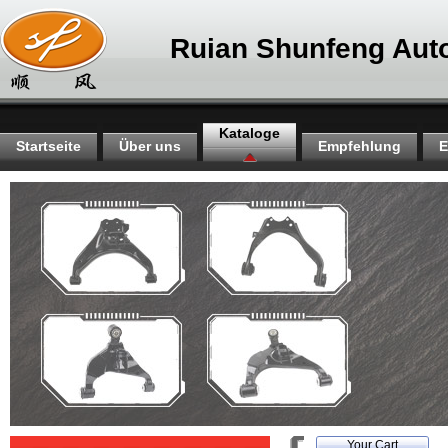
Ruian Shunfeng Auto
Kataloge
Startseite
Über uns
Empfehlung
E
Your Cart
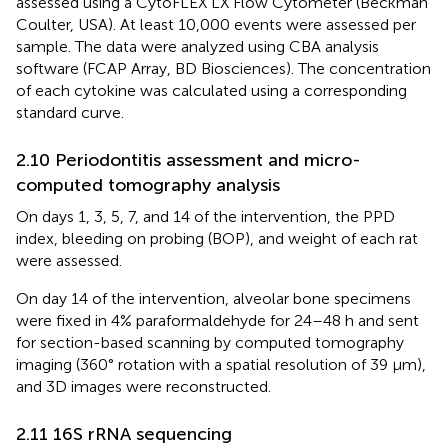
assessed using a CytoFLEX LX Flow Cytometer (Beckman
Coulter, USA). At least 10,000 events were assessed per
sample. The data were analyzed using CBA analysis
software (FCAP Array, BD Biosciences). The concentration
of each cytokine was calculated using a corresponding
standard curve.
2.10 Periodontitis assessment and micro-
computed tomography analysis
On days 1, 3, 5, 7, and 14 of the intervention, the PPD
index, bleeding on probing (BOP), and weight of each rat
were assessed.
On day 14 of the intervention, alveolar bone specimens
were fixed in 4% paraformaldehyde for 24–48 h and sent
for section-based scanning by computed tomography
imaging (360° rotation with a spatial resolution of 39 µm),
and 3D images were reconstructed.
2.11 16S rRNA sequencing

| Assignment |
If a line in the data holds the string "analysis", copy that line.

| Solution to this task |
sample. The data were analyzed using CBA analysis
computed tomography analysis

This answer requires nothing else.